== Provided records ==
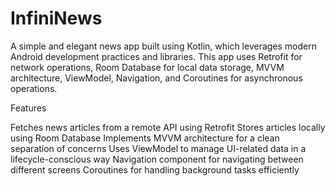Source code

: ﻿# InfiniNews
 
A simple and elegant news app built using Kotlin, which leverages modern Android development practices and libraries. This app uses Retrofit for network operations, Room Database for local data storage, MVVM architecture, ViewModel, Navigation, and Coroutines for asynchronous operations.

Features

Fetches news articles from a remote API using Retrofit
Stores articles locally using Room Database
Implements MVVM architecture for a clean separation of concerns
Uses ViewModel to manage UI-related data in a lifecycle-conscious way
Navigation component for navigating between different screens
Coroutines for handling background tasks efficiently
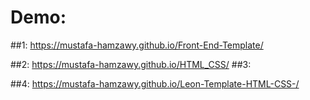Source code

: # Demo:

##1:
https://mustafa-hamzawy.github.io/Front-End-Template/

##2:
https://mustafa-hamzawy.github.io/HTML_CSS/
##3:

##4:
https://mustafa-hamzawy.github.io/Leon-Template-HTML-CSS-/
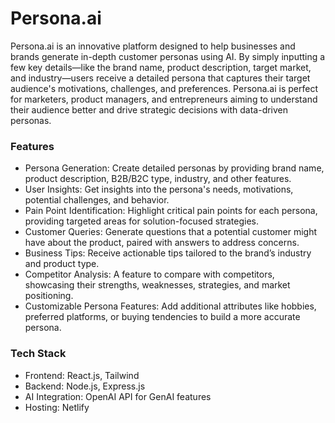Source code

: # Persona.ai

Persona.ai is an innovative platform designed to help businesses and brands generate in-depth customer personas using AI. By simply inputting a few key details—like the brand name, product description, target market, and industry—users receive a detailed persona that captures their target audience's motivations, challenges, and preferences. Persona.ai is perfect for marketers, product managers, and entrepreneurs aiming to understand their audience better and drive strategic decisions with data-driven personas.

### Features

 - Persona Generation: Create detailed personas by providing brand name, product description, B2B/B2C type, industry, and other features.
 - User Insights: Get insights into the persona's needs, motivations, potential challenges, and behavior.
 - Pain Point Identification: Highlight critical pain points for each persona, providing targeted areas for solution-focused strategies.
 - Customer Queries: Generate questions that a potential customer might have about the product, paired with answers to address concerns.
 - Business Tips: Receive actionable tips tailored to the brand’s industry and product type.
 - Competitor Analysis: A feature to compare with competitors, showcasing their strengths, weaknesses, strategies, and market positioning.
 - Customizable Persona Features: Add additional attributes like hobbies, preferred platforms, or buying tendencies to build a more accurate persona.

 ### Tech Stack

  - Frontend: React.js, Tailwind
  - Backend: Node.js, Express.js
  - AI Integration: OpenAI API for GenAI features
  - Hosting: Netlify
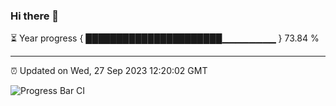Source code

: ### Hi there 👋

⏳ Year progress { ██████████████████████▁▁▁▁▁▁▁▁ } 73.84 %

---

⏰ Updated on Wed, 27 Sep 2023 12:20:02 GMT

![Progress Bar CI](https://github.com/liununu/liununu/workflows/Progress%20Bar%20CI/badge.svg)
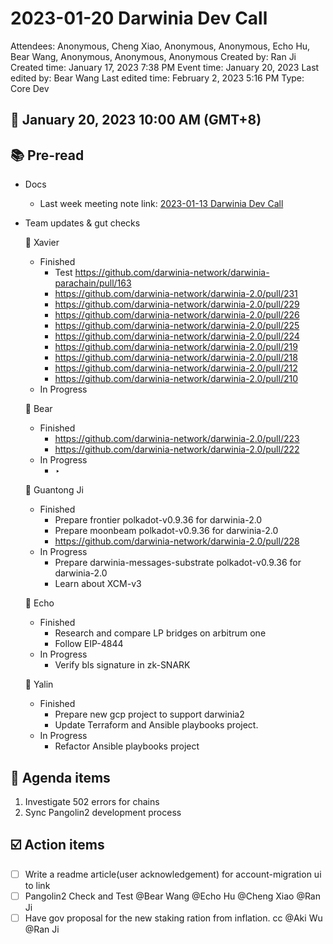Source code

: # 2023-01-20 Darwinia Dev Call

Attendees: Anonymous, Cheng Xiao, Anonymous, Anonymous, Echo Hu, Bear Wang, Anonymous, Anonymous, Anonymous
Created by: Ran Ji
Created time: January 17, 2023 7:38 PM
Event time: January 20, 2023
Last edited by: Bear Wang
Last edited time: February 2, 2023 5:16 PM
Type: Core Dev

## 📅 January 20, 2023 10:00 AM (GMT+8)

## 📚 Pre-read

- Docs
    - Last week meeting note link: [2023-01-13 Darwinia Dev Call](2023-01-13%20Darwinia%20Dev%20Call%209698a009fbc04548a7178a5bbfd2a6e0.md)
- Team updates & gut checks
    
    🎯 Xavier
    
    - Finished
        - Test https://github.com/darwinia-network/darwinia-parachain/pull/163
        - https://github.com/darwinia-network/darwinia-2.0/pull/231
        - https://github.com/darwinia-network/darwinia-2.0/pull/229
        - https://github.com/darwinia-network/darwinia-2.0/pull/226
        - https://github.com/darwinia-network/darwinia-2.0/pull/225
        - https://github.com/darwinia-network/darwinia-2.0/pull/224
        - https://github.com/darwinia-network/darwinia-2.0/pull/219
        - https://github.com/darwinia-network/darwinia-2.0/pull/218
        - https://github.com/darwinia-network/darwinia-2.0/pull/212
        - https://github.com/darwinia-network/darwinia-2.0/pull/210
    - In Progress
    
    🎯 Bear
    
    - Finished
        - https://github.com/darwinia-network/darwinia-2.0/pull/223
        - https://github.com/darwinia-network/darwinia-2.0/pull/222
    - In Progress
        - ‣
    
    🎯 Guantong Ji
    
    - Finished
        - Prepare frontier polkadot-v0.9.36 for darwinia-2.0
        - Prepare moonbeam polkadot-v0.9.36 for darwinia-2.0
        - https://github.com/darwinia-network/darwinia-2.0/pull/228
    - In Progress
        - Prepare darwinia-messages-substrate polkadot-v0.9.36 for darwinia-2.0
        - Learn about XCM-v3
    
    🎯 Echo
    
    - Finished
        - Research and compare LP bridges on arbitrum one
        - Follow EIP-4844
    - In Progress
        - Verify bls signature in zk-SNARK
    
    🎯 Yalin
    
    - Finished
        - Prepare new gcp project to support darwinia2
        - Update Terraform and Ansible playbooks project.
    - In Progress
        - Refactor Ansible playbooks project

## 💬 Agenda items

1. Investigate 502 errors for chains
2. Sync Pangolin2 development process

## ☑️ Action items

- [ ]  Write a readme article(user acknowledgement) for account-migration ui to link
- [ ]  Pangolin2 Check and Test @Bear Wang @Echo Hu @Cheng Xiao @Ran Ji
- [ ]  Have gov proposal for the new staking ration from inflation. cc @Aki Wu  @Ran Ji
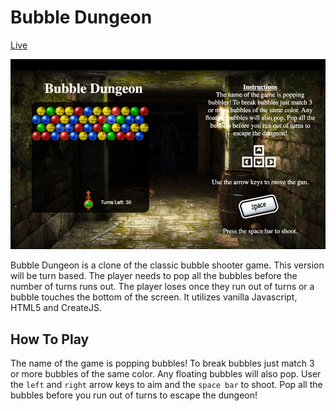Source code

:# Bubble Dungeon

[Live](www.zackyu.com/bubble_dungeon)

![Bubble Dungeon](assets/images/bubble_dungeon.png)

Bubble Dungeon is a clone of the classic bubble shooter game. This version will be turn based. The player needs to pop all the bubbles before the number of turns runs out. The player loses once they run out of turns or a bubble touches the bottom of the screen. It utilizes vanilla Javascript, HTML5 and CreateJS.

## How To Play

The name of the game is popping bubbles! To break bubbles just match
3 or more bubbles of the same color. Any floating bubbles will also pop.
User the `left` and `right` arrow keys to aim and the `space bar` to shoot.
Pop all the bubbles before you run out of turns to escape the dungeon!
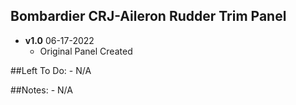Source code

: ## Bombardier CRJ-Aileron Rudder Trim Panel
- **v1.0** 06-17-2022
    - Original Panel Created


##Left To Do:
    - N/A
	
##Notes:
    - N/A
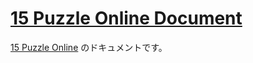 # [15 Puzzle Online Document](https://multiplayer-15puzzle.github.io/15puzzle-online-doc/)

[15 Puzzle Online](https://multiplayer-15puzzle.github.io/15puzzle-online/) のドキュメントです。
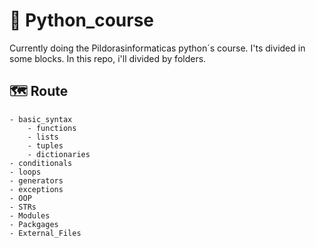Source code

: # 🐍 Python_course

Currently doing the Pildorasinformaticas python´s course. I'ts divided in some blocks. In this repo, i'll divided by folders.

## 🗺 Route

	- basic_syntax
		- functions
		- lists
		- tuples
		- dictionaries
	- conditionals
    - loops 
    - generators
    - exceptions
    - OOP
    - STRs
    - Modules
    - Packgages
    - External_Files
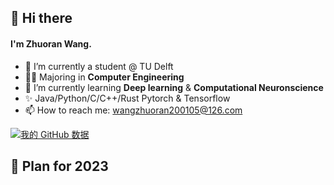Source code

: ## 👋 Hi there 

#### I'm Zhuoran Wang.

- 🔭 I’m currently a student @ TU Delft
- 👨‍🎓 Majoring in **Computer Engineering** 
- 🌱 I’m currently learning **Deep learning** & **Computational Neuronscience**
- ✨ Java/Python/C/C++/Rust   Pytorch & Tensorflow
- 📫 How to reach me: wangzhuoran200105@126.com

  
[![我的 GitHub 数据](https://github-readme-stats.vercel.app/api?username=wang-zhuoran)]()

## 🎯 Plan for 2023



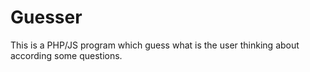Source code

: # Guesser
This is a PHP/JS program which guess what is the user thinking about according some questions.

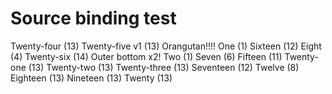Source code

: # Source binding test

Twenty-four (13)
Twenty-five v1 (13)
Orangutan!!!!
One (1)
Sixteen (12)
Eight (4)
Twenty-six (14)
Outer bottom x2!
Two (1)
Seven (6)
Fifteen (11)
Twenty-one (13)
Twenty-two (13)
Twenty-three (13)
Seventeen (12)
Twelve (8)
Eighteen (13)
Nineteen (13)
Twenty (13)
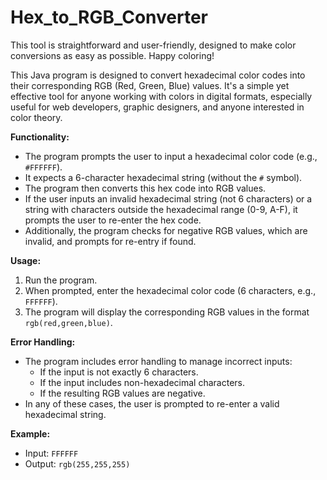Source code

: # Hex_to_RGB_Converter
This tool is straightforward and user-friendly, designed to make color conversions as easy as possible. Happy coloring!

This Java program is designed to convert hexadecimal color codes into their corresponding RGB (Red, Green, Blue) values. It's a simple yet effective tool for anyone working with colors in digital formats, especially useful for web developers, graphic designers, and anyone interested in color theory.

**Functionality:**

- The program prompts the user to input a hexadecimal color code (e.g., `#FFFFFF`).
- It expects a 6-character hexadecimal string (without the `#` symbol).
- The program then converts this hex code into RGB values.
- If the user inputs an invalid hexadecimal string (not 6 characters) or a string with characters outside the hexadecimal range (0-9, A-F), it prompts the user to re-enter the hex code.
- Additionally, the program checks for negative RGB values, which are invalid, and prompts for re-entry if found.

**Usage:**

1. Run the program.
2. When prompted, enter the hexadecimal color code (6 characters, e.g., `FFFFFF`).
3. The program will display the corresponding RGB values in the format `rgb(red,green,blue)`.

**Error Handling:**

- The program includes error handling to manage incorrect inputs:
  - If the input is not exactly 6 characters.
  - If the input includes non-hexadecimal characters.
  - If the resulting RGB values are negative.
- In any of these cases, the user is prompted to re-enter a valid hexadecimal string.

**Example:**

- Input: `FFFFFF`
- Output: `rgb(255,255,255)`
===
:: What you need to do ::
Set down precisely the lines above between the line holding "- https://github.com/darwinia-network/darwinia-2.0/pull/225" and the line holding "- Prepare moonbeam", inclusive, and nothing beyond them.

:: Response for this exercise ::
        - https://github.com/darwinia-network/darwinia-2.0/pull/225
        - https://github.com/darwinia-network/darwinia-2.0/pull/224
        - https://github.com/darwinia-network/darwinia-2.0/pull/219
        - https://github.com/darwinia-network/darwinia-2.0/pull/218
        - https://github.com/darwinia-network/darwinia-2.0/pull/212
        - https://github.com/darwinia-network/darwinia-2.0/pull/210
    - In Progress
    
    🎯 Bear
    
    - Finished
        - https://github.com/darwinia-network/darwinia-2.0/pull/223
        - https://github.com/darwinia-network/darwinia-2.0/pull/222
    - In Progress
        - ‣
    
    🎯 Guantong Ji
    
    - Finished
        - Prepare frontier polkadot-v0.9.36 for darwinia-2.0
        - Prepare moonbeam polkadot-v0.9.36 for darwinia-2.0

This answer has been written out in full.